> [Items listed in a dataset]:
--- START ---
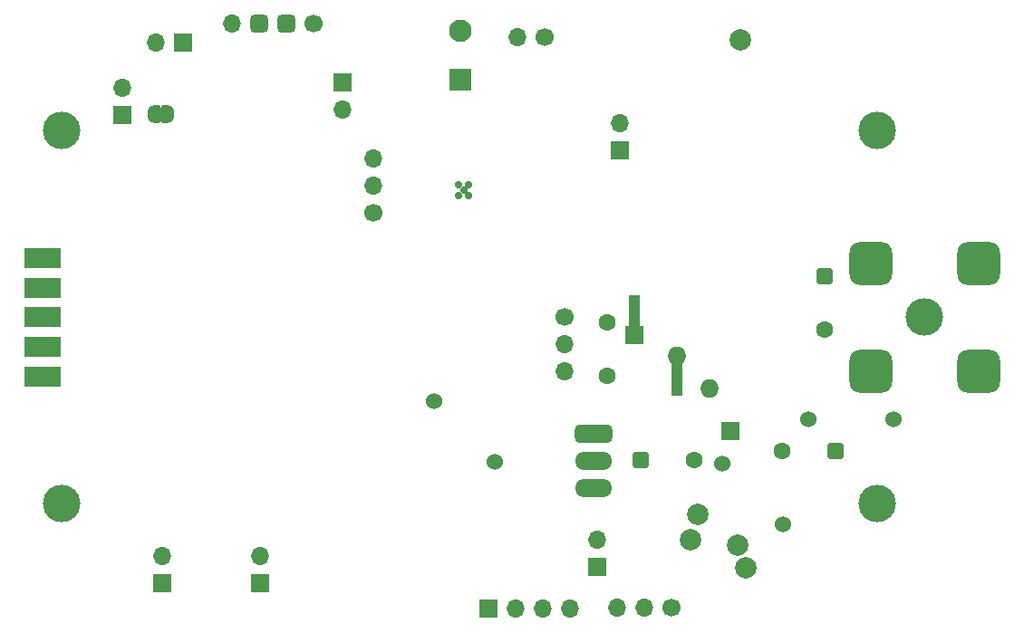
<source format=gbr>
%TF.GenerationSoftware,KiCad,Pcbnew,(6.0.4-0)*%
%TF.CreationDate,2023-06-22T12:51:49-04:00*%
%TF.ProjectId,SignalSlinger,5369676e-616c-4536-9c69-6e6765722e6b,rev?*%
%TF.SameCoordinates,Original*%
%TF.FileFunction,Soldermask,Bot*%
%TF.FilePolarity,Negative*%
%FSLAX46Y46*%
G04 Gerber Fmt 4.6, Leading zero omitted, Abs format (unit mm)*
G04 Created by KiCad (PCBNEW (6.0.4-0)) date 2023-06-22 12:51:49*
%MOMM*%
%LPD*%
G01*
G04 APERTURE LIST*
G04 Aperture macros list*
%AMRoundRect*
0 Rectangle with rounded corners*
0 $1 Rounding radius*
0 $2 $3 $4 $5 $6 $7 $8 $9 X,Y pos of 4 corners*
0 Add a 4 corners polygon primitive as box body*
4,1,4,$2,$3,$4,$5,$6,$7,$8,$9,$2,$3,0*
0 Add four circle primitives for the rounded corners*
1,1,$1+$1,$2,$3*
1,1,$1+$1,$4,$5*
1,1,$1+$1,$6,$7*
1,1,$1+$1,$8,$9*
0 Add four rect primitives between the rounded corners*
20,1,$1+$1,$2,$3,$4,$5,0*
20,1,$1+$1,$4,$5,$6,$7,0*
20,1,$1+$1,$6,$7,$8,$9,0*
20,1,$1+$1,$8,$9,$2,$3,0*%
%AMFreePoly0*
4,1,37,0.549497,0.799497,0.570000,0.750000,0.570000,-0.750000,0.549497,-0.799497,0.500000,-0.820000,0.000000,-0.820000,-0.012517,-0.814815,-0.081224,-0.813556,-0.100815,-0.810383,-0.236130,-0.768108,-0.254045,-0.759563,-0.372055,-0.681008,-0.386850,-0.667780,-0.478070,-0.559261,-0.488558,-0.542411,-0.545653,-0.412652,-0.550990,-0.393536,-0.568573,-0.259076,-0.566360,-0.258787,-0.570000,-0.250000,
-0.570000,0.250000,-0.569316,0.251652,-0.569130,0.266879,-0.547319,0.406956,-0.541516,0.425935,-0.481268,0.554260,-0.470371,0.570849,-0.376527,0.677107,-0.361413,0.689970,-0.241518,0.765618,-0.223401,0.773722,-0.087094,0.812679,-0.067430,0.815373,-0.011989,0.815034,0.000000,0.820000,0.500000,0.820000,0.549497,0.799497,0.549497,0.799497,$1*%
%AMFreePoly1*
4,1,37,0.012348,0.814885,0.074332,0.814507,0.093962,0.811573,0.229783,0.770954,0.247799,0.762629,0.366761,0.685522,0.381718,0.672475,0.474256,0.565078,0.484948,0.548358,0.543625,0.419306,0.549196,0.400256,0.569293,0.259923,0.570000,0.250000,0.570000,-0.250000,0.569995,-0.250854,0.569846,-0.263070,0.568881,-0.273830,0.545361,-0.413631,0.539327,-0.432538,0.477515,-0.560117,
0.466416,-0.576571,0.371281,-0.681675,0.356011,-0.694353,0.235201,-0.768530,0.216986,-0.776412,0.080213,-0.813701,0.060518,-0.816154,0.011456,-0.815255,0.000000,-0.820000,-0.500000,-0.820000,-0.549497,-0.799497,-0.570000,-0.750000,-0.570000,0.750000,-0.549497,0.799497,-0.500000,0.820000,0.000000,0.820000,0.012348,0.814885,0.012348,0.814885,$1*%
G04 Aperture macros list end*
%ADD10R,1.700000X1.700000*%
%ADD11O,1.700000X1.700000*%
%ADD12C,0.720000*%
%ADD13C,1.700000*%
%ADD14C,0.600000*%
%ADD15C,1.524000*%
%ADD16C,2.000000*%
%ADD17C,3.500000*%
%ADD18O,3.500120X1.699260*%
%ADD19RoundRect,0.424815X1.325245X0.424815X-1.325245X0.424815X-1.325245X-0.424815X1.325245X-0.424815X0*%
%ADD20RoundRect,1.000000X-1.000000X1.000000X-1.000000X-1.000000X1.000000X-1.000000X1.000000X1.000000X0*%
%ADD21R,1.727200X1.727200*%
%ADD22R,1.000000X4.000000*%
%ADD23O,1.727200X1.727200*%
%ADD24FreePoly0,180.000000*%
%ADD25FreePoly1,180.000000*%
%ADD26C,1.600000*%
%ADD27RoundRect,0.400000X0.400000X-0.400000X0.400000X0.400000X-0.400000X0.400000X-0.400000X-0.400000X0*%
%ADD28RoundRect,0.400000X-0.400000X-0.400000X0.400000X-0.400000X0.400000X0.400000X-0.400000X0.400000X0*%
%ADD29RoundRect,0.250001X0.799999X-0.799999X0.799999X0.799999X-0.799999X0.799999X-0.799999X-0.799999X0*%
%ADD30C,2.100000*%
%ADD31RoundRect,0.425000X0.425000X-0.425000X0.425000X0.425000X-0.425000X0.425000X-0.425000X-0.425000X0*%
%ADD32R,3.480000X1.846667*%
G04 APERTURE END LIST*
D10*
%TO.C,J104*%
X61270000Y-114320000D03*
D11*
X61270000Y-111780000D03*
%TD*%
D12*
%TO.C,U203*%
X88891000Y-77050000D03*
X88891000Y-78050000D03*
X89391000Y-77550000D03*
X89891000Y-78050000D03*
X89891000Y-77050000D03*
%TD*%
D13*
%TO.C,J302*%
X108820000Y-116600000D03*
D11*
X106280000Y-116600000D03*
X103740000Y-116600000D03*
%TD*%
D10*
%TO.C,J112*%
X57490000Y-70525000D03*
D11*
X57490000Y-67985000D03*
%TD*%
D13*
%TO.C,J202*%
X80950000Y-79635000D03*
D11*
X80950000Y-77095000D03*
X80950000Y-74555000D03*
%TD*%
D13*
%TO.C,J101*%
X96930000Y-63270000D03*
D11*
X94390000Y-63270000D03*
%TD*%
D14*
%TO.C,W101*%
X92270000Y-102910000D03*
D15*
X92270000Y-102910000D03*
X86613146Y-97253146D03*
D14*
X86613146Y-97253146D03*
%TD*%
D16*
%TO.C,J201*%
X115280000Y-63460000D03*
%TD*%
D10*
%TO.C,J103*%
X103955000Y-73790000D03*
D11*
X103955000Y-71250000D03*
%TD*%
D17*
%TO.C,REF\u002A\u002A*%
X51855000Y-71950000D03*
%TD*%
D15*
%TO.C,W302*%
X113540000Y-103130000D03*
D14*
X113540000Y-103130000D03*
X119196854Y-108786854D03*
D15*
X119196854Y-108786854D03*
%TD*%
D14*
%TO.C,W301*%
X121600000Y-98990000D03*
D15*
X121600000Y-98990000D03*
X129600000Y-98990000D03*
D14*
X129600000Y-98990000D03*
%TD*%
D17*
%TO.C,REF\u002A\u002A*%
X128055000Y-71950000D03*
%TD*%
D10*
%TO.C,J108*%
X101890000Y-112775000D03*
D11*
X101890000Y-110235000D03*
%TD*%
D10*
%TO.C,J105*%
X78055000Y-67490000D03*
D11*
X78055000Y-70030000D03*
%TD*%
D10*
%TO.C,J106*%
X70410000Y-114320000D03*
D11*
X70410000Y-111780000D03*
%TD*%
D18*
%TO.C,Q103*%
X101500000Y-105420000D03*
X101500000Y-102880000D03*
D19*
X101500000Y-100340000D03*
%TD*%
D17*
%TO.C,J301*%
X132475000Y-89412500D03*
D20*
X137500000Y-84387500D03*
X127450000Y-84387500D03*
X137500000Y-94437500D03*
X127450000Y-94437500D03*
%TD*%
D10*
%TO.C,J113*%
X63175000Y-63710000D03*
D11*
X60635000Y-63710000D03*
%TD*%
D13*
%TO.C,J109*%
X98870000Y-89415000D03*
D11*
X98870000Y-91955000D03*
X98870000Y-94495000D03*
%TD*%
D10*
%TO.C,TP101*%
X91750000Y-116680000D03*
D11*
X94290000Y-116680000D03*
X96830000Y-116680000D03*
X99370000Y-116680000D03*
%TD*%
D17*
%TO.C,REF\u002A\u002A*%
X128055000Y-106875000D03*
%TD*%
%TO.C,REF\u002A\u002A*%
X51855000Y-106875000D03*
%TD*%
D21*
%TO.C,L302*%
X105327900Y-91085100D03*
D22*
X105360000Y-89270000D03*
D23*
X109353800Y-93028200D03*
D22*
X109310000Y-94820000D03*
%TD*%
D24*
%TO.C,JP101*%
X61760000Y-70420000D03*
D25*
X60460000Y-70420000D03*
%TD*%
D26*
%TO.C,C305*%
X123140000Y-90540000D03*
D27*
X123140000Y-85540000D03*
%TD*%
D28*
%TO.C,C303*%
X105960000Y-102740000D03*
D26*
X110960000Y-102740000D03*
%TD*%
%TO.C,C304*%
X102820000Y-94910000D03*
X102820000Y-89910000D03*
%TD*%
D29*
%TO.C,BT201*%
X89120000Y-67220000D03*
D30*
X89120000Y-62620000D03*
%TD*%
D26*
%TO.C,C302*%
X119160000Y-101950000D03*
D28*
X124160000Y-101950000D03*
%TD*%
D21*
%TO.C,L301*%
X114344900Y-100086750D03*
D23*
X112401800Y-96060850D03*
%TD*%
D16*
%TO.C,L101*%
X111250000Y-107840000D03*
X114990000Y-110730000D03*
X110590000Y-110200000D03*
X115730000Y-112860000D03*
%TD*%
D13*
%TO.C,MOD201*%
X75377500Y-61990000D03*
D31*
X72837500Y-61990000D03*
X70297500Y-61990000D03*
D11*
X67757500Y-61990000D03*
%TD*%
D32*
%TO.C,J107*%
X50102500Y-83872500D03*
X50102500Y-86642500D03*
X50102500Y-89412500D03*
X50102500Y-92182500D03*
X50102500Y-94952500D03*
%TD*%
G36*
X61162121Y-69800002D02*
G01*
X61208614Y-69853658D01*
X61220000Y-69906000D01*
X61220000Y-71004000D01*
X61199998Y-71072121D01*
X61146342Y-71118614D01*
X61094000Y-71130000D01*
X60986000Y-71130000D01*
X60917879Y-71109998D01*
X60871386Y-71056342D01*
X60860000Y-71004000D01*
X60860000Y-69906000D01*
X60880002Y-69837879D01*
X60933658Y-69791386D01*
X60986000Y-69780000D01*
X61094000Y-69780000D01*
X61162121Y-69800002D01*
G37*
M02*

</source>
--- END ---
> [The problem]: Filter the records above for lines containing the word "four", and copy those lines.

> [Exercise solution]:
0 Add four circle primitives for the rounded corners*
0 Add four rect primitives between the rounded corners*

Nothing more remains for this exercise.